- [What you will do] When you reach the line in the data below that contains "pinky pip: (1043, 911)", please start repeating lines exactly, and stop after the line that contains "ring tip: (216, 143)", repeating nothing else.

- [Landmark coordinate records]
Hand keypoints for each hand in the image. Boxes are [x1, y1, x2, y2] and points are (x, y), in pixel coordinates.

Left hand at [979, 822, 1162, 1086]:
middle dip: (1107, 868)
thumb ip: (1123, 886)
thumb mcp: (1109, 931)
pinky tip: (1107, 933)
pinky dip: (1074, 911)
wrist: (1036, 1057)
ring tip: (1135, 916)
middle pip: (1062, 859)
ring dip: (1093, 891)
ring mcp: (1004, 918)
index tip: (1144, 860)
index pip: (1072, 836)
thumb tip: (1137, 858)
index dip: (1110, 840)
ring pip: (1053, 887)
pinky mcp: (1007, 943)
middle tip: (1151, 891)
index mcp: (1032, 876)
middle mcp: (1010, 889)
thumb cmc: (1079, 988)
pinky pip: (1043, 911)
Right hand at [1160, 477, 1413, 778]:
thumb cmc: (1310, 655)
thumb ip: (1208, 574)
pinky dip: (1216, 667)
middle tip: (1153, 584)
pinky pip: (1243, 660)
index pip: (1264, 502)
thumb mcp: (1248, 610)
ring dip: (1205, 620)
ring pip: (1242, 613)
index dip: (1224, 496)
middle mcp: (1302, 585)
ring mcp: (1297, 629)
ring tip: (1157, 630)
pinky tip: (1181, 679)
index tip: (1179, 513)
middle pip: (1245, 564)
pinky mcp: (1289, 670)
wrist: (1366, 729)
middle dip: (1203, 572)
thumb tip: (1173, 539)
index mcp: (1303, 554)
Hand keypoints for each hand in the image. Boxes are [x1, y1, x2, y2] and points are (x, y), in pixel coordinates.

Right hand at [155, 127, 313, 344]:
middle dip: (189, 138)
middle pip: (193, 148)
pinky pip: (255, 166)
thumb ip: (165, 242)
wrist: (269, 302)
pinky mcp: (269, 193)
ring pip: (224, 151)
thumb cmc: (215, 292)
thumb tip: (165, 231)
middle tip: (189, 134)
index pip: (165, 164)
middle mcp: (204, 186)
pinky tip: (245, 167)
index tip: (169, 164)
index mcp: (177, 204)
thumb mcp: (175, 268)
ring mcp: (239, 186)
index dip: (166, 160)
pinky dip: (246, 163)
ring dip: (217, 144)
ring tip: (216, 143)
* * *
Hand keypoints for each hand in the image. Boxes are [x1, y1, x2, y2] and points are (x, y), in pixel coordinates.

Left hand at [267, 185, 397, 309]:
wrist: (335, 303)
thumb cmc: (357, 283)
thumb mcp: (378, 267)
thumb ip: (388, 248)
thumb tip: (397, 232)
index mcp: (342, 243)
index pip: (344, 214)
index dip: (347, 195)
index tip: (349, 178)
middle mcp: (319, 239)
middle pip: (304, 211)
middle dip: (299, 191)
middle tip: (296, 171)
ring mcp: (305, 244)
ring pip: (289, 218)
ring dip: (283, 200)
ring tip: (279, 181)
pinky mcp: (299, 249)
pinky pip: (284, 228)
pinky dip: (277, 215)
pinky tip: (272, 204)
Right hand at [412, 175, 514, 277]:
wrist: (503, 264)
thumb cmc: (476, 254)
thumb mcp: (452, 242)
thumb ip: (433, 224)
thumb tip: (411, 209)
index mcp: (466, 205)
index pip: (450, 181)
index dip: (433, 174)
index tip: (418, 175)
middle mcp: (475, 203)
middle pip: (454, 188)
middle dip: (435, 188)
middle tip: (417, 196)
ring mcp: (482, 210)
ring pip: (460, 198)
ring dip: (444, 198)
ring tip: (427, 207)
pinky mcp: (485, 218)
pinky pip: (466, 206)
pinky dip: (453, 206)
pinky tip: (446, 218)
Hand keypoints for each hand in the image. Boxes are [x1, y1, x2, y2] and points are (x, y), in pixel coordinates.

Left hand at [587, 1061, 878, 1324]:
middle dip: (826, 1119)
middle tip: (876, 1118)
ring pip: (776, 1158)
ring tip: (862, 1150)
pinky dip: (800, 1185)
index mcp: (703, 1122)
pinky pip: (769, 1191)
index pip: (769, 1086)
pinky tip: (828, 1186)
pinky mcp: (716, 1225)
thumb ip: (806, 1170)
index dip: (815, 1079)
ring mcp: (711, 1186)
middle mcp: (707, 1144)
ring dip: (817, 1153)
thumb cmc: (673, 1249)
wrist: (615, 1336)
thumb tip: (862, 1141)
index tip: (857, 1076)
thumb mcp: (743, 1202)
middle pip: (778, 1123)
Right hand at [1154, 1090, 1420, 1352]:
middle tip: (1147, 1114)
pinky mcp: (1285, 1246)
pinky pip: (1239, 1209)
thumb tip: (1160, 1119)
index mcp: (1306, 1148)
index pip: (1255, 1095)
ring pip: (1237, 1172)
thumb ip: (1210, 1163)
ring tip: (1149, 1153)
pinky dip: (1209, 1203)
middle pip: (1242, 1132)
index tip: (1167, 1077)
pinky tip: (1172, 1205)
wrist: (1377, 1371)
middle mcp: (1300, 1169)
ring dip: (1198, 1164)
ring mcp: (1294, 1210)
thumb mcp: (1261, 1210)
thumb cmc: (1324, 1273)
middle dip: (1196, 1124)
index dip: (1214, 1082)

- [Task answer]
pinky pip: (1043, 911)
Right hand at [1160, 477, 1413, 778]:
thumb cmc: (1310, 655)
thumb ip: (1208, 574)
pinky dip: (1216, 667)
middle tip: (1153, 584)
pinky pip: (1243, 660)
index pip: (1264, 502)
thumb mcp: (1248, 610)
ring dip: (1205, 620)
ring pip: (1242, 613)
index dip: (1224, 496)
middle mcp: (1302, 585)
ring mcp: (1297, 629)
ring tip: (1157, 630)
pinky tip: (1181, 679)
index tip: (1179, 513)
middle pip: (1245, 564)
pinky mcp: (1289, 670)
wrist: (1366, 729)
middle dip: (1203, 572)
thumb tip: (1173, 539)
index mcp: (1303, 554)
Hand keypoints for each hand in the image. Boxes are [x1, y1, x2, y2] and points are (x, y), in pixel coordinates.

Right hand at [155, 127, 313, 344]:
middle dip: (189, 138)
middle pip: (193, 148)
pinky pip: (255, 166)
thumb ip: (165, 242)
wrist: (269, 302)
pinky mcp: (269, 193)
ring pip: (224, 151)
thumb cmc: (215, 292)
thumb tip: (165, 231)
middle tip: (189, 134)
index pip: (165, 164)
middle mcp: (204, 186)
pinky tip: (245, 167)
index tip: (169, 164)
index mcp: (177, 204)
thumb mcp: (175, 268)
ring mcp: (239, 186)
index dip: (166, 160)
pinky dip: (246, 163)
ring dip: (217, 144)
ring tip: (216, 143)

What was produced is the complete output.